Maybe It Is Your Own Damn Fault

I have a friend who is always wondering "why" this happened or "why" that happened to him. He lives in this constant emotional state where he feels like everyone and everything is out to get him. He wonders why bad things happen to him all the time. Of all my friends; the funny one, the successful guy, the one who has the seemingly perfect life, he is the "victim".
Recently he asked me why I thought something or other happened to him and I said (rather callously I'm embarrassed to say) "did you ever think that maybe it is your own damn fault?" I'll be honest, I felt bad saying it. I'm usually the guy everyone comes to talk to. I'm usually the guy who will sit there and listen and try to share words of encouragement. Usually because most people who come to you with problems don't actually want you to fix them. They just need an unjudging ear to bend to let out their frustrations. So I try to be that person.
Having said that, on the day in question, I lost it with this guy. It is so hard for me to deal with people who make themselves victims. Maybe because I've been all over the world and seen some of the worst conditions any human being could live in. Maybe because I've seen "actual" victims. People who don't have a voice or the strength to stand up and be more than a victim.
In this great nation of ours, where even today anyone with the right mix of education, experience, hard work, and an unshakable goal can literally become anything they want, we see this growing population of self-proclaimed victims. People who blame circumstance for their lot in life.

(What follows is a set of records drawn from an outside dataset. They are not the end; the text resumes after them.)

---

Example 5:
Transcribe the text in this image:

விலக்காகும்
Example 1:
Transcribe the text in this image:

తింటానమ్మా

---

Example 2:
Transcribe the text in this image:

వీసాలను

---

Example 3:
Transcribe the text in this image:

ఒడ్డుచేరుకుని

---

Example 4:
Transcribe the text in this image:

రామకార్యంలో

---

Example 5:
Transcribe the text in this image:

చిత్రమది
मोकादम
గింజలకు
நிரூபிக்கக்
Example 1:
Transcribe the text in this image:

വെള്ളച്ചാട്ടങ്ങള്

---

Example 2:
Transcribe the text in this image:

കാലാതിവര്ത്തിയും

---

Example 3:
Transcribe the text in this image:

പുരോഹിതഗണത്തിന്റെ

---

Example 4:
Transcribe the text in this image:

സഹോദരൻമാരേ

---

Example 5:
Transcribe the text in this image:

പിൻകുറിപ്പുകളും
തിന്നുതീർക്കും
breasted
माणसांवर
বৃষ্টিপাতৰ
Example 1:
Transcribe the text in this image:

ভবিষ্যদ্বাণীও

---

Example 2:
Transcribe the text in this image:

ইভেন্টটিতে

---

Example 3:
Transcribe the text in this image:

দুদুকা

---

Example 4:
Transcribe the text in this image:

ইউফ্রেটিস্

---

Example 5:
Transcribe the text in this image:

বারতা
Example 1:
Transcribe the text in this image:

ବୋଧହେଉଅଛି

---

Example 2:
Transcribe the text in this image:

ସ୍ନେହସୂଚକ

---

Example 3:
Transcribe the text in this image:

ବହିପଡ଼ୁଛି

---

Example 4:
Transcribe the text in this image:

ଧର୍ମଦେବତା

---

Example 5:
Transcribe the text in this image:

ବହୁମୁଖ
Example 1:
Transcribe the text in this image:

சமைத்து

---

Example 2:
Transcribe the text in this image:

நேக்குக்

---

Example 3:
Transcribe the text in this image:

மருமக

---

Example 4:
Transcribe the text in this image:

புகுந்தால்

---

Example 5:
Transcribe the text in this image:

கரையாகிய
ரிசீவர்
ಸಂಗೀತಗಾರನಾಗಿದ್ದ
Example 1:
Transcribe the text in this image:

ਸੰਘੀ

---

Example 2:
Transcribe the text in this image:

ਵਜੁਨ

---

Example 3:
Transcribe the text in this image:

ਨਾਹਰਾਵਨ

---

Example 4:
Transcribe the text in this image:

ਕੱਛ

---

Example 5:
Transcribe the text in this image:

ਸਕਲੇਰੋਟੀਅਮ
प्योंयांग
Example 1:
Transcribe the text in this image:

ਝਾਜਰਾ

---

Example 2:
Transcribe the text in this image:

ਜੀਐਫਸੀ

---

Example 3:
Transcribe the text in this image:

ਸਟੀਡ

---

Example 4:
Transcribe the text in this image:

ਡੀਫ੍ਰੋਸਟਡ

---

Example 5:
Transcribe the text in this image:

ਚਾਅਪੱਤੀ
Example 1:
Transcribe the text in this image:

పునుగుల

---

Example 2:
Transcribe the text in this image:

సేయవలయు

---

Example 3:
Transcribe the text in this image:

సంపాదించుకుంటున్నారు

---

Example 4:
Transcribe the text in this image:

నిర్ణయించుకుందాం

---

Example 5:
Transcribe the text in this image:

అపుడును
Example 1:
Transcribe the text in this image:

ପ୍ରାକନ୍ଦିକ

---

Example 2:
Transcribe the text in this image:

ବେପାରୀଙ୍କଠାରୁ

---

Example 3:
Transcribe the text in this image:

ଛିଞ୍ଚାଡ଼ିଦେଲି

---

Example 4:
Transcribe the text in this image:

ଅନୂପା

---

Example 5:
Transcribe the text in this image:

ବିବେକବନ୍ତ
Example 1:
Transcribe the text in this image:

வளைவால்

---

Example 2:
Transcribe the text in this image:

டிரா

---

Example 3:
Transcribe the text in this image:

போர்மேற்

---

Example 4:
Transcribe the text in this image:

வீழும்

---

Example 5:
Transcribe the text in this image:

Circumstance is simply a situation you find yourself in. More times than not, it is neither good nor bad, it is what it is; simply a situation. We can't always control our circumstance but what we can do every single time is control how we react to it.
How is it a Thomas Edison went through 10,000 materials trying to figure out how to create the filament inside a lightbulb and still had the strength and courage to say to someone "I didn't fail 10,000 times, I figured out 10,000 things that don't work as filaments for a lightbulb" while someone else has one tough situation or failure and sits around crying "why me?" Other than because they're a big baby, it is my belief they revel in pity because it brings them the attention they can't find in a normal and healthy way.
Low self-esteem is at an all-time high in this country. We are the most medicated country on the planet. We take a drug or pay 5 dollars for a coffee (which is ridiculous and shameful) to give us energy during the day. We have a tough day and go home and take a pill to calm our nerves or we take to the bottle to help us "relax". We can't sleep so we take another pill. We take pills for everything or we find unhealthy alternatives like excess food or alcohol or drugs. We take all these things to numb ourselves to the reality of being "us". No wonder we're so damn depressed (don't fear though, you'll find 100 different types of anti-depressants pharmaceutical companies will be happy to sell you to help you with that too).
When did we become so afraid to be ourselves? When did we find ourselves craving attention as a victim? I don't know when it happened but I know we need to snap the heck out of it. This country of ours is going through tough circumstances and it needs each of us to act like the adult we are; to contribute as an adult by being the very best "us" we can be. More importantly, YOU need yourself to act like the adult you are and be the very best you can be because this one thing I know for sure; life is short and there are no do-overs.
My friends life gives of you what you ask of it. If you ask to be treated as a victim, you'll be a victim. If you choose to be treated like a victor, you will be treated like a victor. It is all within your grasp and ultimately you must decide who you are going to be.
I leave you with this short poem written by famed student of success and author, Napoleon Hill:


I bargained with Life for a penny,and Life would pay no more,
However I begged at evening when I counted my scanty store.
For Life is a just employer, he gives you what you ask,
But once you have set the wages, why, you must bear the task.
I worked for a menial’s hire, only to learn, dismayed,
That any wage I had asked of Life, Life would have willingly paid.